18/19 Policy Address: Policy Address rekindles hope for Chinese medicine industry
The Chinese medicine sector stands to benefit from a slew of healthcare measures announced yesterday at Chief Executive Carrie Lam Cheng Yuet-ngor’s second policy address.
The government unveiled a plan to subsidise certain Chinese medicine services, aiming to integrate traditional practice into the existing healthcare system in Hong Kong.
Proposed measures include public funding for in-patient and out-patient services delivered in a future Chinese medicine hospital, as well as out-patient services offered by 18 Chinese medicine Centres for Training and Research at the district level.
Subsidised in-patient integrative Chinese-Western medicine treatment will also be available in specified public hospitals, but the government said further details are still being discussed with the Hospital Authority.
A Legco document shows that in recent years there is a growing trend that many people are opting for Chinese medicine. The number of visiting patients to Chinese medicine centres is up by 100,000 in 2017, from 1.1 million in 2015.

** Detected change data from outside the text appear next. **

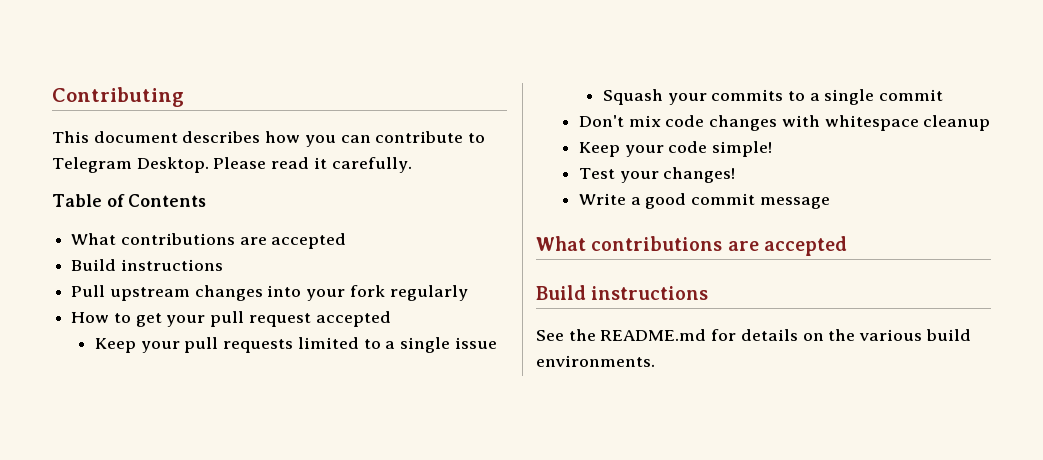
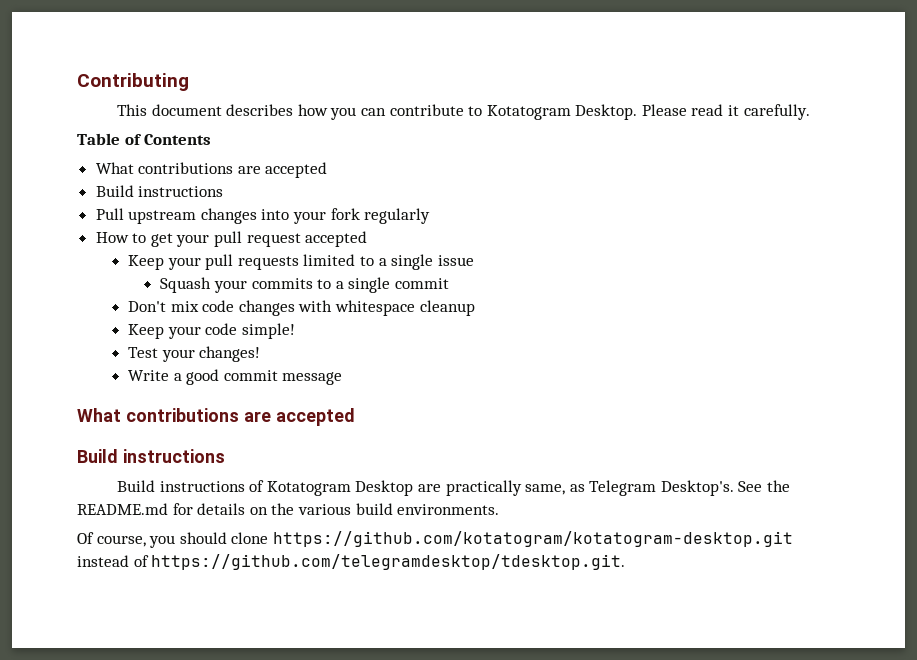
[52,157,132,173] Telegram -> [486,105,571,120] Kotatogram
(709, 293) none -> [116,480,734,496] Build instructions of Kotatogram Desktop are practically same, as Telegram Desktop's.
(655, 361) none -> [77,531,793,548] [77,554,626,570] // Of course, you should clone https://github.com/kotatogram/kotatogram-desktop.git instead of https://github.com/telegramdesktop/tdesktop.git.

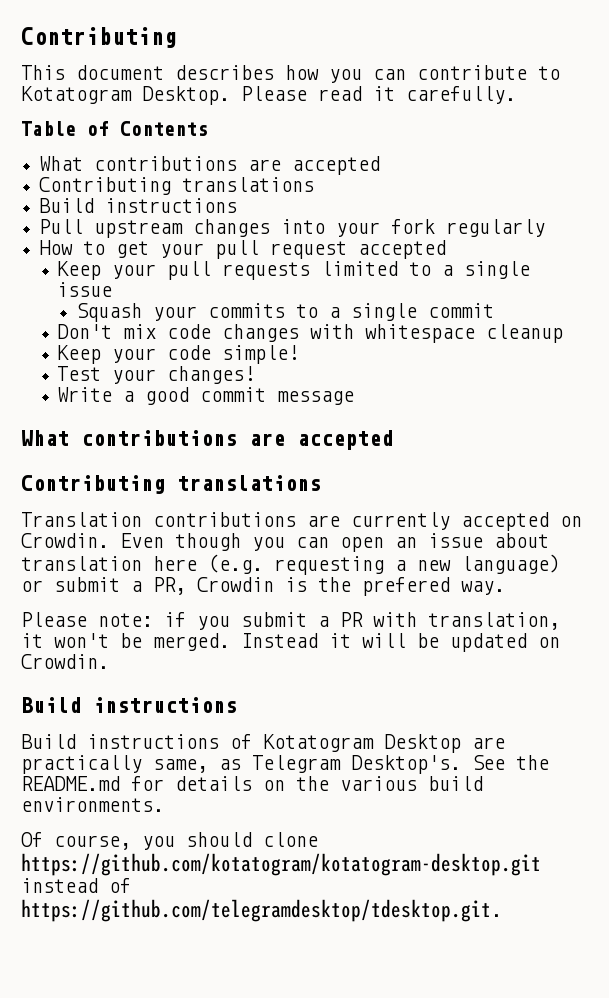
(328, 170) none -> [39,177,315,195] // Contributing translations
(355, 417) none -> [21,475,321,494] [21,512,582,531] [21,533,549,552] [21,554,560,575] [21,577,505,596] [21,612,560,630] [21,633,560,652] [21,654,109,669] // Contributing translations // Translation contributions are currently accepted on Crowdin. Even though you can open an issue about translation here (e.g. requesting a new language) or submit a PR, Crowdin is the prefered way. // Please note: if you submit a PR with translation, it won't be merged. Instead it will be updated on Crowdin.

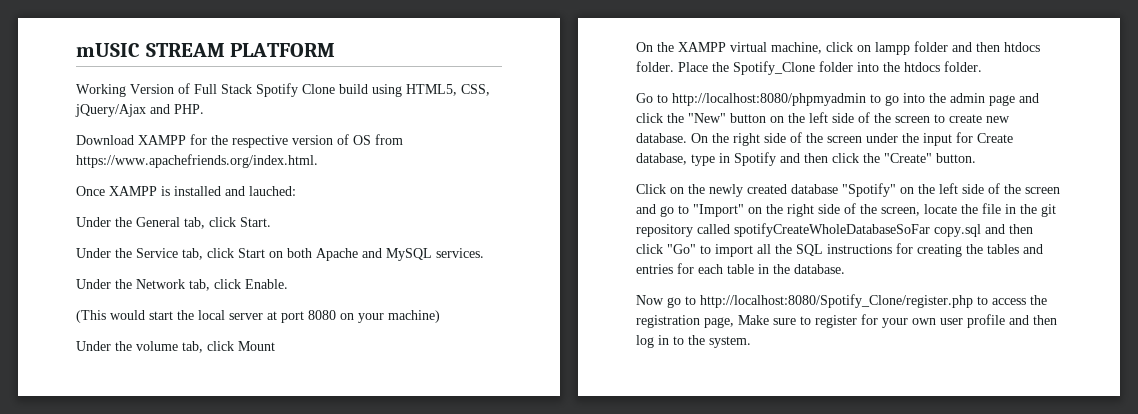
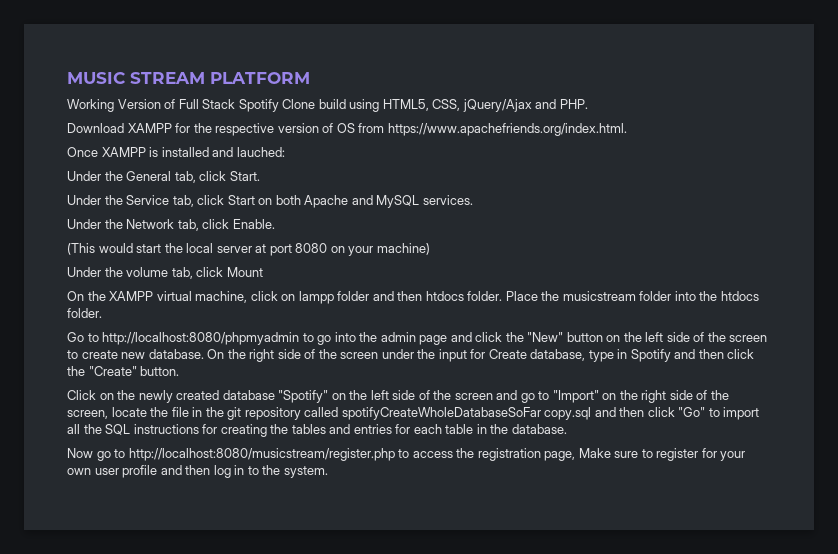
[76,43,140,57] mUSIC -> [67,72,126,84] MUSIC
[733,61,815,75] Spotify_Clone -> [562,291,636,301] musicstream
[700,294,973,308] http://localhost:8080/Spotify_Clone/register.php -> [128,448,395,461] http://localhost:8080/musicstream/register.php

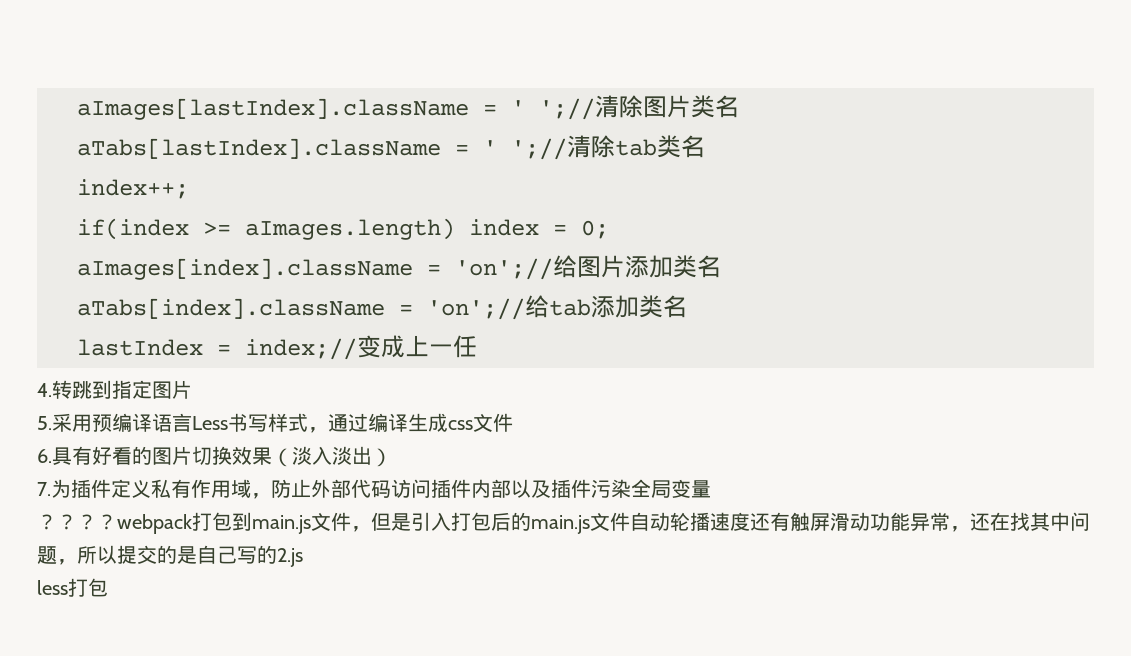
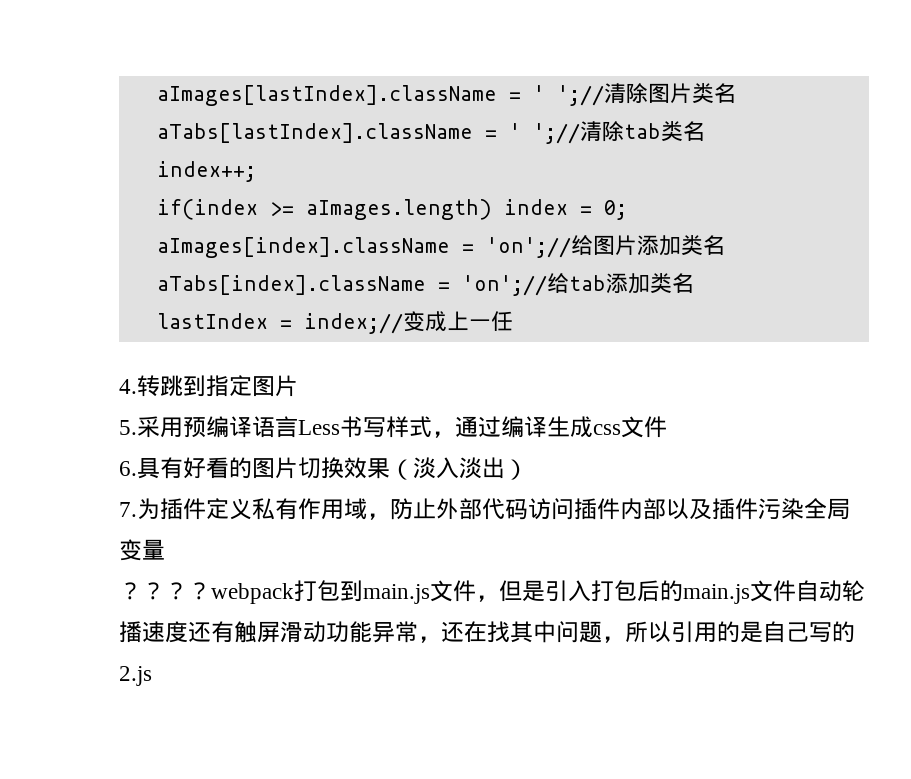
[117,545,157,564] 提交 -> [671,621,717,643] 引用
[37,578,108,597] // less打包 -> (152, 676) none

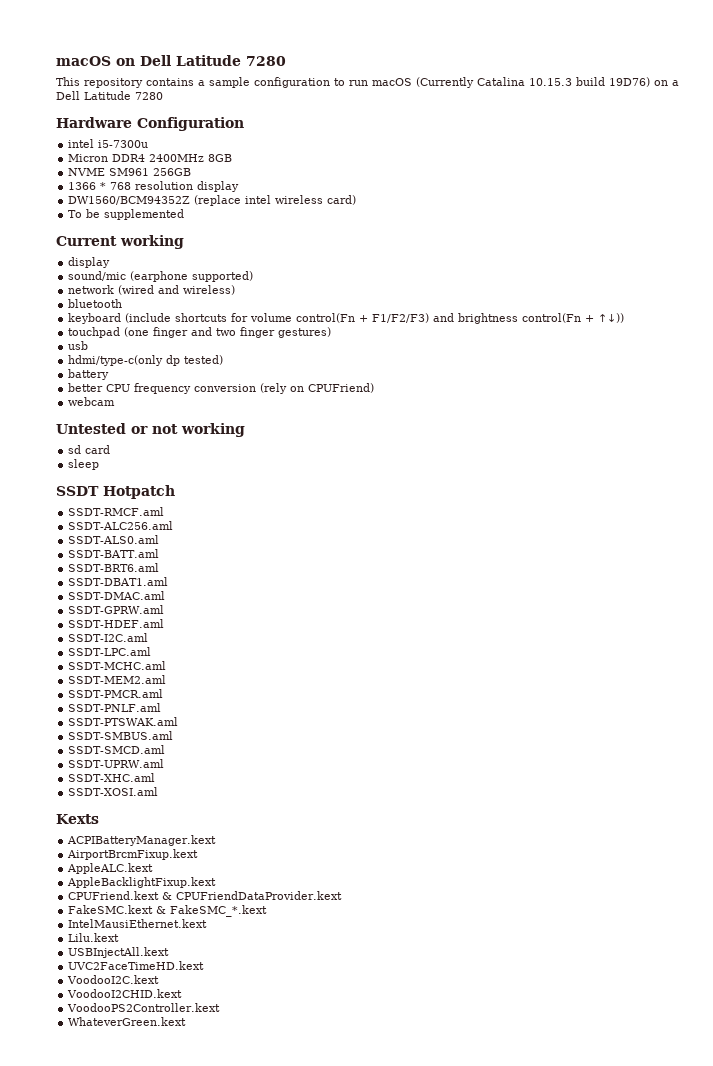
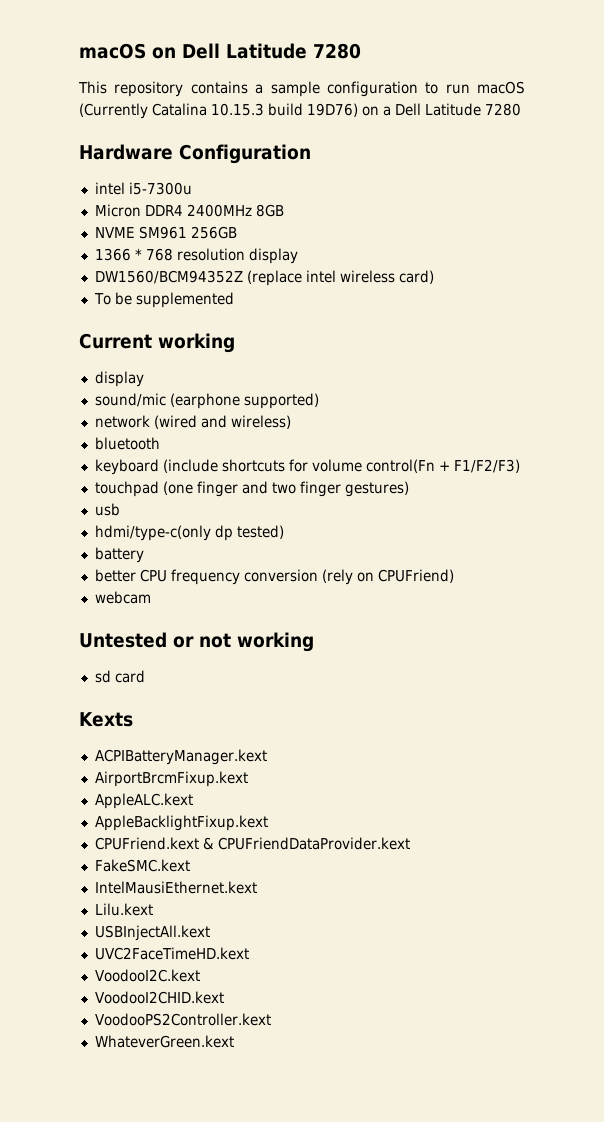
[433,313,625,324] and brightness control(Fn + ↑↓)) -> (520, 466) none
[68,459,100,470] [56,485,175,499] [68,507,165,516] [68,521,174,530] [68,535,160,544] [68,549,160,558] [68,563,160,572] [68,577,169,586] [68,591,166,600] [68,605,165,614] [68,619,165,628] [68,633,149,642] [68,647,152,656] [68,661,167,670] [68,675,167,684] [68,689,164,698] [68,703,162,712] [68,717,179,726] [68,731,174,740] [68,745,166,754] [68,759,165,768] [68,773,156,782] [68,787,159,796] // sleep // SSDT Hotpatch // SSDT-RMCF.aml // SSDT-ALC256.aml // SSDT-ALS0.aml // SSDT-BATT.aml // SSDT-BRT6.aml // SSDT-DBAT1.aml // SSDT-DMAC.aml // SSDT-GPRW.aml // SSDT-HDEF.aml // SSDT-I2C.aml // SSDT-LPC.aml // SSDT-MCHC.aml // SSDT-MEM2.aml // SSDT-PMCR.aml // SSDT-PNLF.aml // SSDT-PTSWAK.aml // SSDT-SMBUS.aml // SSDT-SMCD.aml // SSDT-UPRW.aml // SSDT-XHC.aml // SSDT-XOSI.aml -> (145, 676) none
[156,905,268,917] & FakeSMC_*.kext -> (190, 865) none

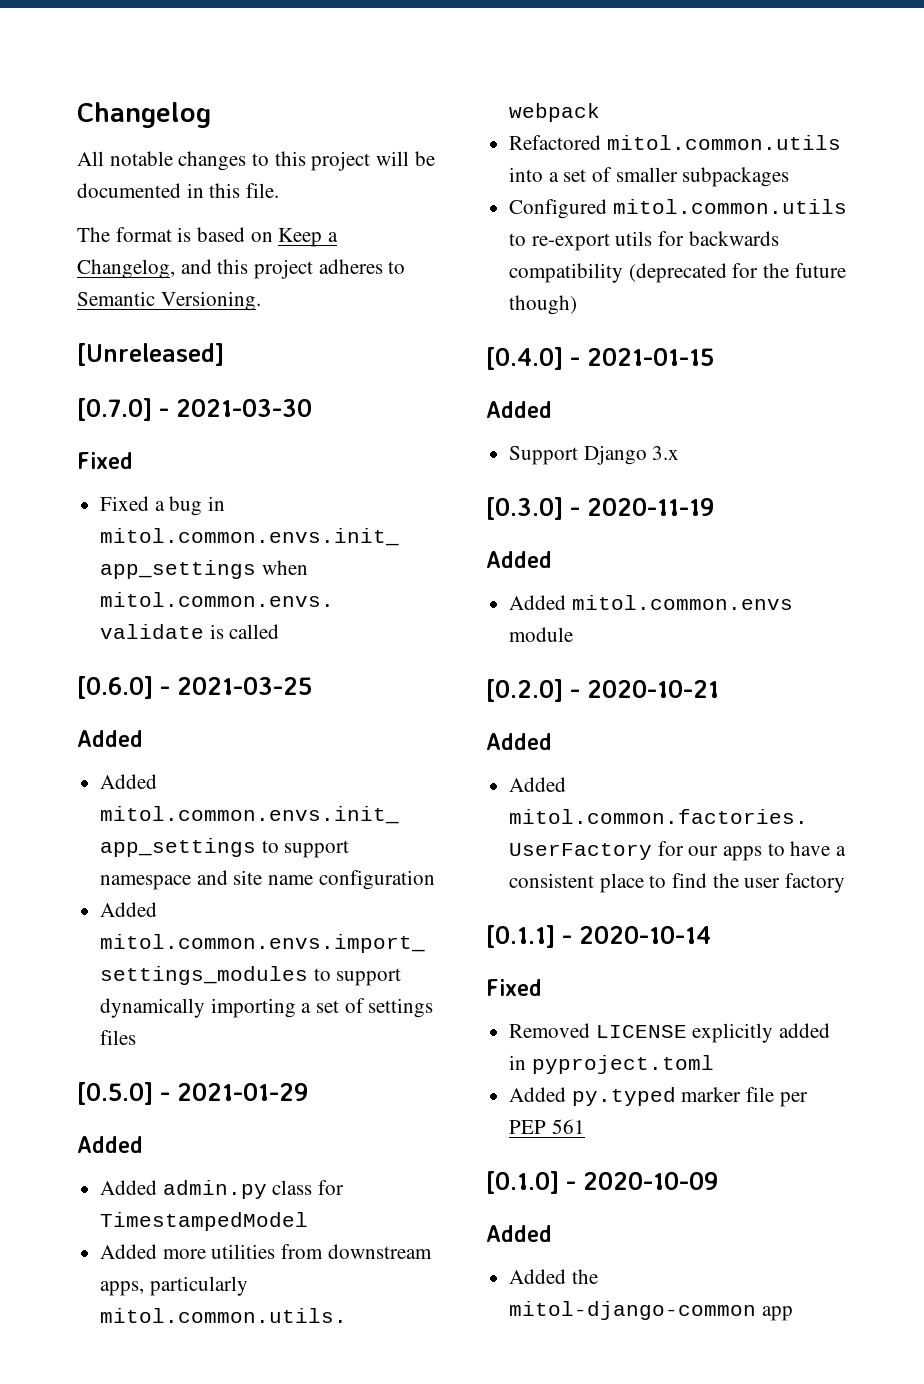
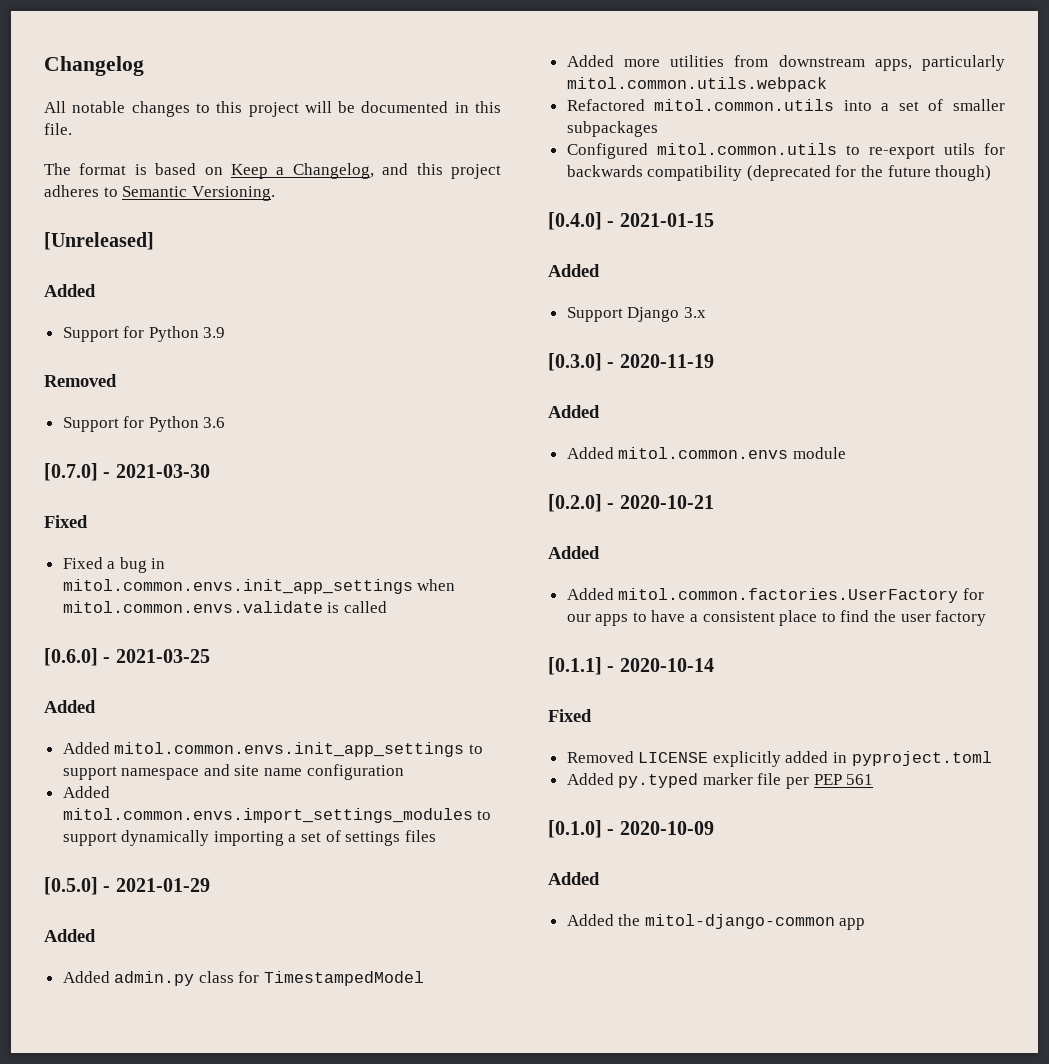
(224, 354) none -> [44,284,96,297] [62,326,226,342] [44,374,117,387] [62,416,226,432] // Added // Support for Python 3.9 // Removed // Support for Python 3.6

Wu Wei, a senior Chinese medicine practitioner at the University of Hong Kong, said that he was delighted with the initiative, in light of the hardship the industry is currently facing.
“I hope these measures can be implemented as soon as possible. It’ll be even better if the Hong Kong government can learn from both the triumphs and pitfalls of the Chinese medicine industry development in China. We have to make use of Hong Kong’s strong international reputation to head the industry in a good direction, ” he said.
For many patients, government subsidies will help with the cost of medical treatment. “Chinese medicine and treatment are quite expensive. The consultant and medical fee are over $1,000,” said Ms. Yip, a patient receiving Chinese medicine treatment at the public clinic at Hong Kong Baptist University.
“It’s definitely good to have subsidies for patients on Chinese medicine treatment,” said Ms. Ho, another patient receiving both Chinese and Western medicine treatments in hopes of a faster recovery. “But having a doctor who knows about my situation would be better when I consider which hospital to visit,” she said.
Monica Cheung, a local registered Chinese medicine practitioner, said the incorporation of Chinese medicine into the public healthcare system may mean more allocated resources for the industry in the long run.
“The questions regarding the person in charge of the hospital and role of the three universities with Chinese medicine programmes in Hong Kong are not specifically mentioned in the policy address,” said Ms. Cheung. “I’m happy to see such policy being formulated but I would like to get more information about how the funds would be used, like the ratio of the subsidies.”